Angel Investing Primer According To Jason Calacanis

How angel investing works


Jason Calacanis is the man who spotted an opportunity and invested USD 25,000 in Uber when the company was still valued at the paltry USD 5 million. And this is only one success story from his portfolio. It is obvious that he knows a thing or two about investing.

His book with an extremely long title ‘Angel: How to Invest in Technology Startups — Timeless Advice from an Angel Investor Who Turned $100,000 into $100,000,000’, in my opinion, is one of the best resources on angel investing out there. Here is a link to the Kindle version of the book. And, yes, I am going to receive a commission fee if you decide to buy it.

Mr Calacanis starts with a premise that you have a net worth of USD 2.5 million, of which he recommends to allocate 10% to angel investment. At USD 5,000 increments this would allow to make 50 investments that, according to Mr Calacanis, would form a well-diversified portfolio.

• _Extracted records_
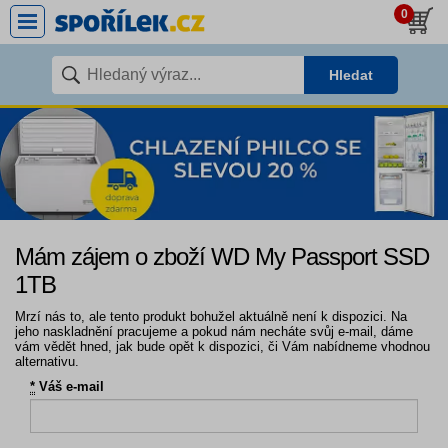
0
Hledat
Mám zájem o zboží WD My Passport SSD
1TB
Mrzí nás to, ale tento produkt bohužel aktuálně není k dispozici. Na
jeho naskladnění pracujeme a pokud nám necháte svůj e-mail, dáme
vám vědět hned, jak bude opět k dispozici, či Vám nabídneme vhodnou
alternativu.
*
Váš e-mail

• _Action item 1_
In the angel investing primer, why does the starting premise lead to 50 investments? Explain in one to three sentences.
• _Action item 2_
According to the angel investing primer, what was Uber valued at when Calacanis invested in it?
• _Action item 3_
Write out the part of the angel investing primer starting with "Jason Calacanis is" and going on through "two about investing.".

• _Expected output 1_
Calacanis assumes a net worth of USD 2.5 million and recommends putting 10% of it into angel investment. Split into USD 5,000 increments, that amount covers 50 investments, which he says would form a well-diversified portfolio.

• _Expected output 2_
USD 5 million.

• _Expected output 3_
Jason Calacanis is the man who spotted an opportunity and invested USD 25,000 in Uber when the company was still valued at the paltry USD 5 million. And this is only one success story from his portfolio. It is obvious that he knows a thing or two about investing.